Tuesday, July 21, 2015

Microhistory: Small Things Make For Big Storytelling

Sometime around the year 1660, in the southern French town of Tarascon, Ruben de la Vialle and his friends entered a lavishly-decorated cave. Images of bison, ibex, stags, and “heavy jowled” horses were everywhere. Like generations of young men since, de la Vialle marked the occasion by writing his name on a wall—less than four feet from “a large, well-preserved, and extraordinarily striking depiction of bison and ibex painted in black.” Also like generations of young men since, there is no evidence that he—or his friends—thought much of the work already on display.


Known as the Niaux Cave, these paintings belong to the Magdalenian Period—they predate de la Vialle and his companions by several thousand years. But as David Lewis-Williams observes in his work on cave art, The Mind in the Cave: Consciousness and the Origins of Art, this was no willful act of vandalism. Living two centuries before Charles Darwin’s On the Origin of Species was first published, de la Vialle and his crew subscribed to the consensus view on human origins and the relatively young Earth. “[V]irtually everyone believed that human history started miraculously at a moment that was not very long ago.” Before people had an idea of their prehistory, they simply couldn’t see cave art for what it was: the community work of thousands of years of human activity.
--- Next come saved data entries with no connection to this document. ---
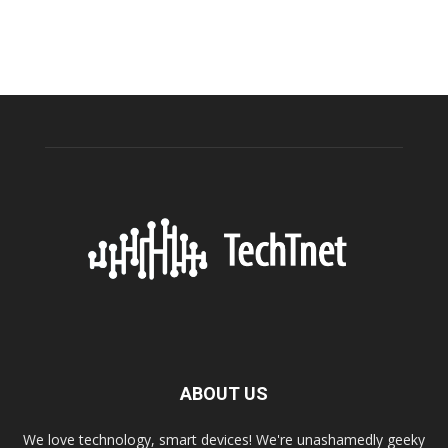
ABOUT US
We love technology, smart devices! We're unashamedly geeky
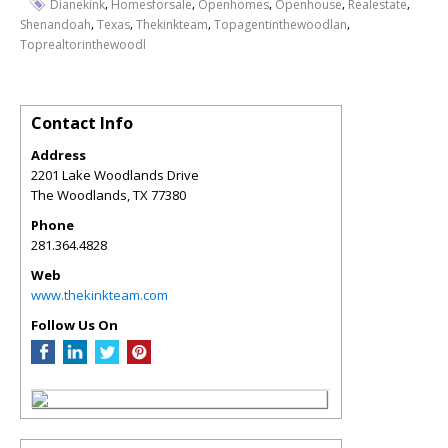
,
,
,
,
,
Dianekink
Homesforsale
Openhomes
Openhouse
Realestate
,
,
,
,
Shenandoah
Texas
Thekinkteam
Topagentinthewoodlan
Toprealtorinthewoodl
Contact Info
Address
2201 Lake Woodlands Drive
The Woodlands
,
TX
77380
Phone
281.364.4828
Web
www.thekinkteam.com
Follow Us On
We suffer from the same case of tunnel vision when studying big historical events. Sweeping “macro” histories tend to warp the reality of life on the individual level—projecting a more modern, omniscient “big picture” perspective on events lived moment-to-moment.  The microhistorian, by contrast, shrinks the field of view, focusing instead on “small units and how people conduct their lives within them.”As a storytelling device, microhistories dramatize larger events in ways that are relatable, digestable, and blur what we think of as indelible race, ethnic, class, and gender boundaries.
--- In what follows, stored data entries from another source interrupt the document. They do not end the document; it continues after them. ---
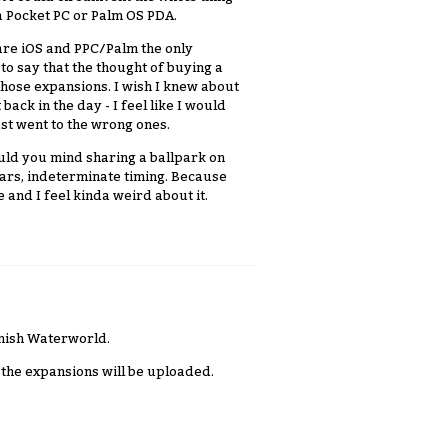
h a Pocket PC or Palm OS PDA.
 are iOS and PPC/Palm the only
 to say that the thought of buying a
those expansions. I wish I knew about
ack in the day - I feel like I would
just went to the wrong ones.
ould you mind sharing a ballpark on
ears, indeterminate timing. Because
and I feel kinda weird about it.
inish Waterworld.
en the expansions will be uploaded.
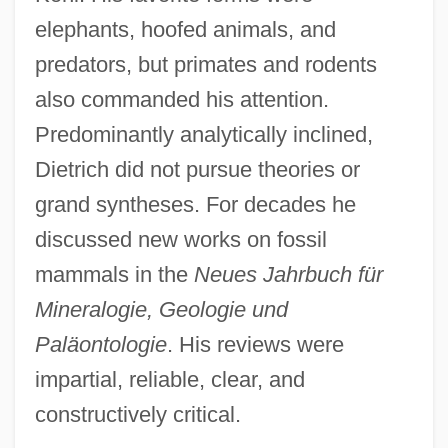
elephants, hoofed animals, and
predators, but primates and rodents
also commanded his attention.
Predominantly analytically inclined,
Dietrich did not pursue theories or
grand syntheses. For decades he
discussed new works on fossil
mammals in the
Neues Jahrbuch für
Mineralogie, Geologie und
Paläontologie
. His reviews were
impartial, reliable, clear, and
constructively critical.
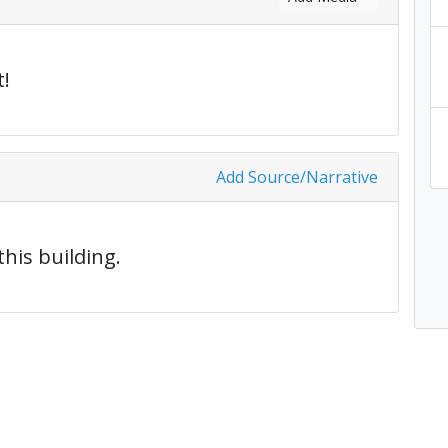
!
Add Source/Narrative
this building.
My first interaction with microhistory came as a history undergrad at West Virginia University studying early American History. First, through the story of George Robert Twelves Hewes—a modest Boston shoemaker who participated in both the Boston Massacre and the Boston Tea Party; then, incredulously, discovering that there was an exhaustive history of the color mauve (Simon Garfield’s Mauve: How One Man Invented a Color That Changed the World). A series of one-word microhistories was soon to follow (Rats, Salt, Cod).
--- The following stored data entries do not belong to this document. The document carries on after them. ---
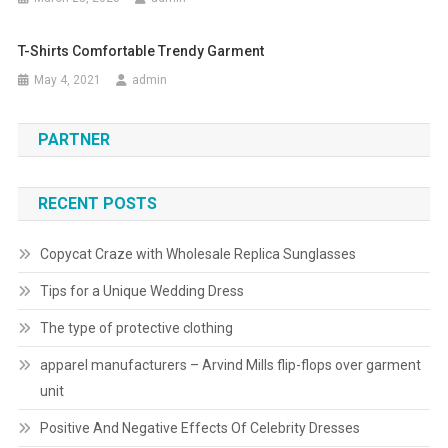
T-Shirts Comfortable Trendy Garment
May 4, 2021
admin
PARTNER
RECENT POSTS
Copycat Craze with Wholesale Replica Sunglasses
Tips for a Unique Wedding Dress
The type of protective clothing
apparel manufacturers – Arvind Mills flip-flops over garment
unit
Positive And Negative Effects Of Celebrity Dresses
As we’ll see in his history of the Johnstown flood, David McCullough uses a full complement of people and their work—railroad employees, telegraph operators, pastors, merchants, captains of industry—to chronicle the afternoon of May 31, 1889 in Pennsylvania's Conemaugh Valley. McCullough explained his approach in a 2012 interview with 60 Minutes. “The only way to teach history, to write history, to bring people into the magic of transforming yourself into other times, is through the vehicle of the story. It isn't just a chronology. It's about people. History is human.”

If the town meeting or the local referendum is the “laboratory of democracy,” then ordinary people are the vessels where great currents of thought and event, shared ideas and values, often collect. Anyone who’s ever exchanged bits of folklore with friends and neighbors understands the truth of this statement. These are the stories we tell amongst ourselves, about ourselves, and as close as the historian—and the casual reader—can get to life in our skin without feeling the heat from the blast furnace or the dog-days-of-summer chill of the coal mine.

*see Sigurdur Gylfi Magnusson’s "What Is Microhistory?"